Task instructions: Only lines that contain the word "paint" belong in the answer; copy them from the records below.

---

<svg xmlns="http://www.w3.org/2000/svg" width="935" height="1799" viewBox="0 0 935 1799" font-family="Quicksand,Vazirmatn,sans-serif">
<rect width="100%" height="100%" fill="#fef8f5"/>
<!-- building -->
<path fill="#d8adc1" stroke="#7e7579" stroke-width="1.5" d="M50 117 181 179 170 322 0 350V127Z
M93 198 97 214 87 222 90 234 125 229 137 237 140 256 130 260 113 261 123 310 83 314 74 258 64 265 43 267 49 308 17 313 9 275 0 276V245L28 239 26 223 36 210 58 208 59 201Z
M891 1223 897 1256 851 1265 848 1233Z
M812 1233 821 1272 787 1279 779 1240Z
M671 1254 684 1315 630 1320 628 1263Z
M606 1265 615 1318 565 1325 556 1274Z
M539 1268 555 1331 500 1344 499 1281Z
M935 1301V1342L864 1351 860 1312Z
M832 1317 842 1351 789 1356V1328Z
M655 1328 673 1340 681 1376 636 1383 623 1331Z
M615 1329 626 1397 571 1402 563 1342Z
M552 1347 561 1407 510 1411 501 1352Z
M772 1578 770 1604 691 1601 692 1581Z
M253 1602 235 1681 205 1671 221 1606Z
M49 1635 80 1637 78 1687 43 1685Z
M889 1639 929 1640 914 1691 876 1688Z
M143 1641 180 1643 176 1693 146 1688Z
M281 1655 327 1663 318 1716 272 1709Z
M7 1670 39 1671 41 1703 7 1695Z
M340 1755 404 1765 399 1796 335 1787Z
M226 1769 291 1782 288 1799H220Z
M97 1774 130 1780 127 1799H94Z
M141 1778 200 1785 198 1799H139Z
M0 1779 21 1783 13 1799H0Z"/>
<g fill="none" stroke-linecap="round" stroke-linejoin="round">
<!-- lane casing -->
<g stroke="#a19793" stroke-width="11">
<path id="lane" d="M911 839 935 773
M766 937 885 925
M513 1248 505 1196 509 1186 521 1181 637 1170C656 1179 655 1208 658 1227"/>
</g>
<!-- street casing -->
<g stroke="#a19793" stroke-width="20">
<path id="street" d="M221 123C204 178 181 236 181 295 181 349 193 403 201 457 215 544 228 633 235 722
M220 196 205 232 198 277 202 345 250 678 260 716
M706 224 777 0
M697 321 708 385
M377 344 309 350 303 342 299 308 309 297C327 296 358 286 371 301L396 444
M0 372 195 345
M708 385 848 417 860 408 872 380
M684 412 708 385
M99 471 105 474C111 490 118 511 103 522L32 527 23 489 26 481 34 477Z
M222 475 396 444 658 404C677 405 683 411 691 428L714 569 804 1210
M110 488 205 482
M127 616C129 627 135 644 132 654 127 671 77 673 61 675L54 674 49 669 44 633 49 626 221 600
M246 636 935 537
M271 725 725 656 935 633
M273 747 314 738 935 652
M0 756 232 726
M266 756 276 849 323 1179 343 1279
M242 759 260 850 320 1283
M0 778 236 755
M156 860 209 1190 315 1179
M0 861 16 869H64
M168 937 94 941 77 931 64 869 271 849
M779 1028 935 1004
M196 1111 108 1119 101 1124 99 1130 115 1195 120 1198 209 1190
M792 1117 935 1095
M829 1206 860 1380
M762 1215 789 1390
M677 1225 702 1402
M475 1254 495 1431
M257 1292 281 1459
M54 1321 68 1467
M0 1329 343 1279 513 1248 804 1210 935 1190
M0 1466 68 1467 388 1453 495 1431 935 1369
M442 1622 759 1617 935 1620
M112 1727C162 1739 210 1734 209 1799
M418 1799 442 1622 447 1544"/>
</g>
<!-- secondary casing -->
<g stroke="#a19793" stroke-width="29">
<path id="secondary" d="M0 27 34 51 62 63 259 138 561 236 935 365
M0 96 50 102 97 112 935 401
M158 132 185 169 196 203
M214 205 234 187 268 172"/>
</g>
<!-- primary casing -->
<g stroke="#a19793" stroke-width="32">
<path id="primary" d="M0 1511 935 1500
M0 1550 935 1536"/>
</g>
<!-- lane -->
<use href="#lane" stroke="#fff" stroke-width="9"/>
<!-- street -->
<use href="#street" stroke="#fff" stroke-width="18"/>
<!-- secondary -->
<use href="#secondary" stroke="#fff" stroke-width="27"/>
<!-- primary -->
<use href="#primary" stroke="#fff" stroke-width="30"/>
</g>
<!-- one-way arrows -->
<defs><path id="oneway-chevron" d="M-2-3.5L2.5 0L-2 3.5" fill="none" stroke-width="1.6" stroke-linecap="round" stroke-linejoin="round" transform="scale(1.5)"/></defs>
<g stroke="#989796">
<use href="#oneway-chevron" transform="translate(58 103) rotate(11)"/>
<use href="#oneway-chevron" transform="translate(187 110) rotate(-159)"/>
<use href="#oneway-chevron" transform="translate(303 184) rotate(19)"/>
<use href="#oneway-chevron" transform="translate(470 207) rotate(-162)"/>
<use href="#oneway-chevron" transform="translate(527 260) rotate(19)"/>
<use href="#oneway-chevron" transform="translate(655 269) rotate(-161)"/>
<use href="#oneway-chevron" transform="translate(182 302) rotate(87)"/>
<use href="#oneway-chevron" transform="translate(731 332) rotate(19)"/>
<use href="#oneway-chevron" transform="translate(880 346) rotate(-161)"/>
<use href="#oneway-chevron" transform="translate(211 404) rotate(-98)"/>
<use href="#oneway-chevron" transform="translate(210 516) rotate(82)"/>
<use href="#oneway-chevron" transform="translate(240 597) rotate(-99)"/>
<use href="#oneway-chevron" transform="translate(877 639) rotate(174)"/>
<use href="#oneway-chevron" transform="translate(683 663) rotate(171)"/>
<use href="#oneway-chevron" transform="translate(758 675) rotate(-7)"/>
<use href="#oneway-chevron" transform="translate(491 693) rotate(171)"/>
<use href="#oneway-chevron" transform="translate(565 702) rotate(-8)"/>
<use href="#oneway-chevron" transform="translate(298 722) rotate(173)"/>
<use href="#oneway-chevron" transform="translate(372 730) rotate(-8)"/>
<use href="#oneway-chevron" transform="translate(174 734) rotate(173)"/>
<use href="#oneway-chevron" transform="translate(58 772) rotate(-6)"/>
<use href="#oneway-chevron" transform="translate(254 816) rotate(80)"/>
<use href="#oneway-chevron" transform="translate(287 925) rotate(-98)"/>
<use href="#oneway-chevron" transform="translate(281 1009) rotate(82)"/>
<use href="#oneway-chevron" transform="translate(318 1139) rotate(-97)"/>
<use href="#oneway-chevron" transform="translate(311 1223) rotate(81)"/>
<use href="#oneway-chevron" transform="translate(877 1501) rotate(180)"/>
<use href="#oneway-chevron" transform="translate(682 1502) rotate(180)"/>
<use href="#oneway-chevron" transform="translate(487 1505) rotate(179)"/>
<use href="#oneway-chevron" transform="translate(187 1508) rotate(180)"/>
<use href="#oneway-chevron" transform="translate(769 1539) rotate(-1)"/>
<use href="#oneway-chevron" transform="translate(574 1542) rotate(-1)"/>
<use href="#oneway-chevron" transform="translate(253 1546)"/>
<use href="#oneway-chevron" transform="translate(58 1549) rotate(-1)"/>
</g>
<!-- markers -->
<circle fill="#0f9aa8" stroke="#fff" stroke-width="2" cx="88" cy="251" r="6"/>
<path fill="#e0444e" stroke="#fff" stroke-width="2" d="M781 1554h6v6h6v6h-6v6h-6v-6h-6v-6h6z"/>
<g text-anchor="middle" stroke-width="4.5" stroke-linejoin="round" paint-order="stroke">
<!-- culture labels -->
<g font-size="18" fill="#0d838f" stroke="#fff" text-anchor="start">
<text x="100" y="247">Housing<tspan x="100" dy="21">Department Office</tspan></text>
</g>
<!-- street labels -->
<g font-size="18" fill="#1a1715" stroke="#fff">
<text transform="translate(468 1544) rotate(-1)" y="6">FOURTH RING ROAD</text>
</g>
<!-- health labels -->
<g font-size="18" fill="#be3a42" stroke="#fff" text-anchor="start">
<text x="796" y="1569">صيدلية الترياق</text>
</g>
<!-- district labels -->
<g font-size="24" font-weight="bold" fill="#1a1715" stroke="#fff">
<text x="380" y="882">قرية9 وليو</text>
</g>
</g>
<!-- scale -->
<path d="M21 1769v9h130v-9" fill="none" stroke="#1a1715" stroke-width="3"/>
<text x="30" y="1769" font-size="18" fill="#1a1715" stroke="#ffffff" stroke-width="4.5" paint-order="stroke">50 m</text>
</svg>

---

Answer space:
<g text-anchor="middle" stroke-width="4.5" stroke-linejoin="round" paint-order="stroke">
<text x="30" y="1769" font-size="18" fill="#1a1715" stroke="#ffffff" stroke-width="4.5" paint-order="stroke">50 m</text>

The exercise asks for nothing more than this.